On Sunday night, skywatchers will be able to see the largest full moon since 1948. Well, sort of.
When the full moon rises late this weekend, it will coincide with perigee – the closest point in the moon’s orbit. This so-called Supermoon will come closer than any other in the last 70 years, and won’t be rivaled until 2034. The November full moon is sometimes called the Beaver Moon, thus the “Beaver Supermoon” was born.
But as media outlets and backyard astronomers hype the lunar event, not everyone can agree on a name. It's true that the moon's actual distance from Earth will be unusually close on Nov. 13, scientists say. But in a news cycle full of moons – Black Moons, Strawberry Moons, Wolf Moons, and Super-Blood-Harvest Moons – those names may begin to lose meaning. Has the monthly moon hype gone too far?
The Beaver Moon was originally coined by the Algonquin people. According to the Old Farmer’s Almanac, beaver trappers would set their bait right around the time of the November full moon. Timed correctly, they would have enough furs to last the winter. American colonists adopted the term, along with the synonymous “Frost Moon.”
Such names are relics of seasonal timekeeping practices. The Harvest Moon got its title because it comes at the time of year when farmers could use extra light in the evening to bring in their harvests.
“Farmers could perform chores by moonlight that they were not able to complete during the day, especially when all the fruit was suddenly ripe,” Bernd Brunner, author of “Moon: A Brief History,” tells the Monitor in an email. “In the fall, under the light of the Harvest Moon – the full moon rising at around sunset for several evenings in a row – they could continue to gather their crops long after the sun had set.”

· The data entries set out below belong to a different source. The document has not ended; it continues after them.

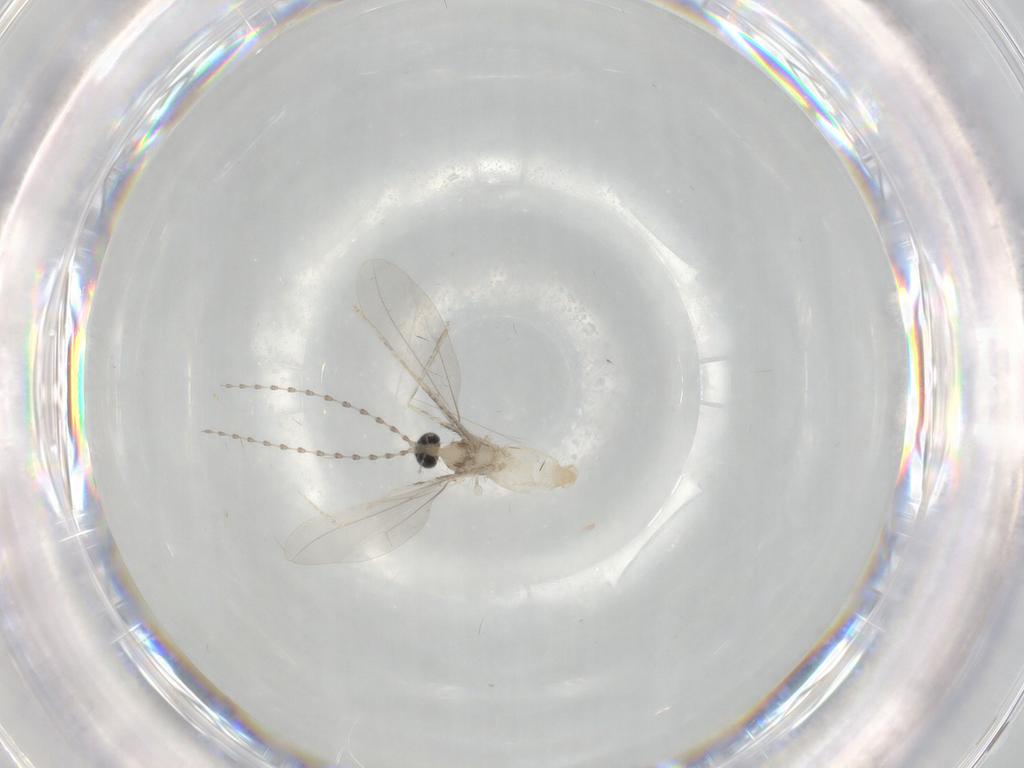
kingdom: Animalia
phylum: Arthropoda
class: Insecta
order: Diptera
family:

The Full Buck Moon corresponds to the time of year when young deer begin to sprout horns. Then there’s the Strawberry Moon, the Sturgeon Moon, the Hunter’s Moon – the list goes on.

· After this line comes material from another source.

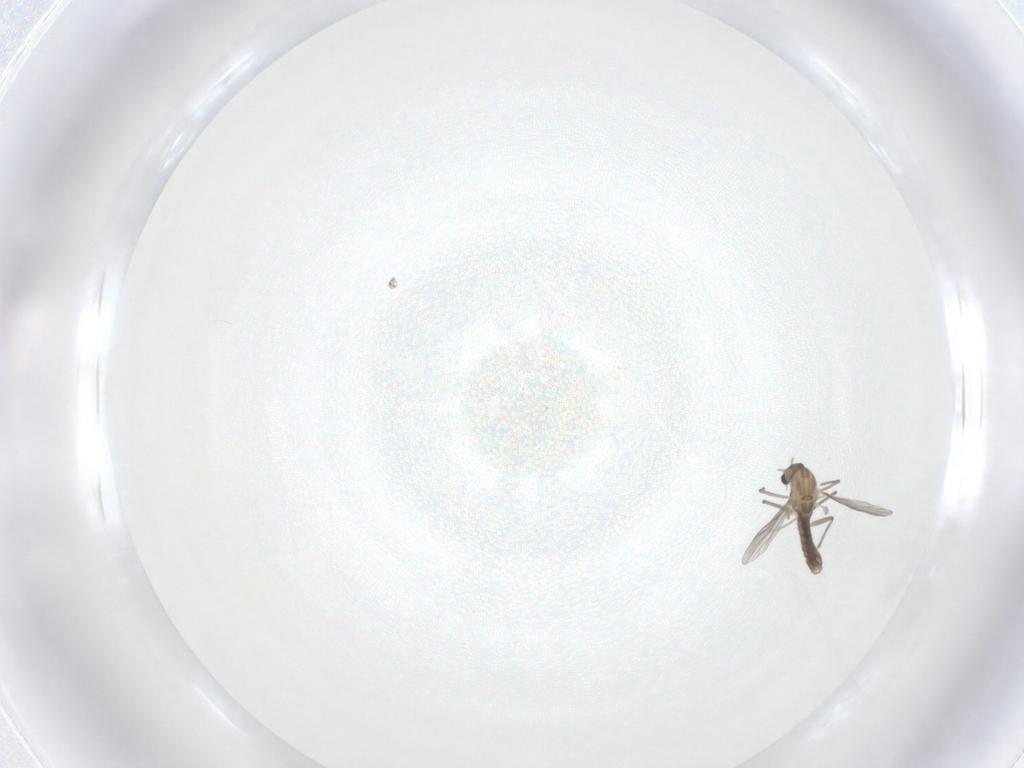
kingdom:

Other terms, such as the Blue Moon and the Black Moon, have been used for only three or four years in this context. These colloquial names held no astronomical or practical weight, but media outlets soon found that they were good for page views.
“[Supermoon] never was a science phrase,” astronomer Bob Berman tells the Monitor in a phone interview. “Unfortunately, the hype got out of hand. Now it’s not just the closest moon of the year, but the three or four closest, or even any moon slightly larger than average.”
Until recently, there were only two full moon names actually used by astronomers: the Harvest Moon and the Hunter’s Moon. The rest are mostly Native American in origin, and different tribes had different names for each moon.
“We’ll just pick one of the many names, just because we think it sounds cool,” admits Dr. Berman, who is also astronomy editor of the Old Farmer’s Almanac. “There’s a certain kind of fake hype surrounding these monthly moons.”
But what makes us devour these articles? The fascination may go back “long before there were any written documents,” Mr. Brunner says. Bits of lunar symbolism, such as the changing phases, are deeply ingrained in many cultures and religions.
“People bond with the moon,” Berman says. “There’s lots of lore, and sometimes it’s the only thing they can recognize. Even the brightest stars, nobody wants to be bothered with charts.”
Hype aside, will there really be anything super to see on Sunday night? Probably not, unless you have superhuman eyesight.
“If you go out and look at it, no human eye can see the difference,” Berman says. “It’s still a very unusually close moon, but the eye can’t see 8 percent larger.”
Luckily, there is a way to “cheat” the moon into looking bigger, Berman adds.
“The moon illusion is a psychological effect that makes the moon look much larger when its rising against objects on the horizon. Next to treetops, or a building, or church steeples, any moon would look big.”